September 4 – Chamonix to Argentiere (5.5 miles, +600 feet)
Our day began inauspiciously when I heard somebody at the door of our hotel room. I shouted something and they left. Then I looked at my phone. It was 11AM. Between jet lag and timezone confusion (phones were on European, not Pacific time), we had substantially overslept. Hurried repacking ensued and we rushed downstairs to check out. We had planned to meet my cousin from Geneva for breakfast – instead we joined him and his significant other for a late brunch at a cafe around the corner, looking out on a cobblestone square near the center of the town. They were regulars in Chamonix and he had recently completed the UTMB (Ultra-Trail du Mont Blanc) ultra-marathon only a few days before. It was a brilliant sunny day, and we were grateful for the shade of the large umbrella.
Before leaving Chamonix, we made a couple of stops – first to the post office to mail the extra luggage to Zermatt, then to a local grocery store for snacks/food for our walk. Happily the first stage to Argentiere is quite short, so the fact that we started a little before 2PM was not a problem. It is an easy route too, nearly flat, following alongside the Arve River and railway in the middle of the Chamonix valley. The hardest part was not losing the path among the many alleys and road crossings. There was shade by the river and we gradually left the apartments and streets of greater Chamonix for the fields and chalets of the smaller villages, criss-crossing the river and catching occasional glimpses of the mountains above.
When we reached Argentiere around 5PM in the afternoon, the sun had been replaced by high clouds.
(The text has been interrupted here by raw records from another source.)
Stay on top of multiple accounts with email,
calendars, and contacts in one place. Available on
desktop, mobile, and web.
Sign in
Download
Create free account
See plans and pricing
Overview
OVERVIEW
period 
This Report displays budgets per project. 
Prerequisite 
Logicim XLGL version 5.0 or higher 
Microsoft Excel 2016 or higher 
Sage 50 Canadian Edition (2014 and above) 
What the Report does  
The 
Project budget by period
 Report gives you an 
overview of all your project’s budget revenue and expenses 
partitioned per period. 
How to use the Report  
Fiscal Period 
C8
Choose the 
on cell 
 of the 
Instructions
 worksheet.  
Our bed-and-breakfast, the Gite Le Belvedere was located on the main road, a few minutes before the center of the town. Once we’d figured out how to get in (main door was shut and locked), we found we had actually gotten a small suite (last one available) with two rooms and a balcony overlooking the road/valley. Later in the afternoon, we walked into the central part of the village, keeping an eye out for restaurants and interesting spots. By the town center there was an exposition of stunning landscape photographs, many of them of the arctic. Crossing a graveyard we paused to watch the sun set on the peaks of the Mont Blanc massif, briefly painting the needle of the Aiguille du Midi in red.
We had the usual difficulty deciding on a place for dinner (a surprising number of choices for a small town). At length we ended up at the Stone Pizzeria and Bar, a popular spot full of visitors relaxing after their days of paragliding, glacier skiing and the like. I broke my rule and did not get a pizza, which was probably a mistake (nothing wrong with Thai noodles, but you don’t go to a pizza place to get them). By the time we returned to the hotel, it was past 11PM.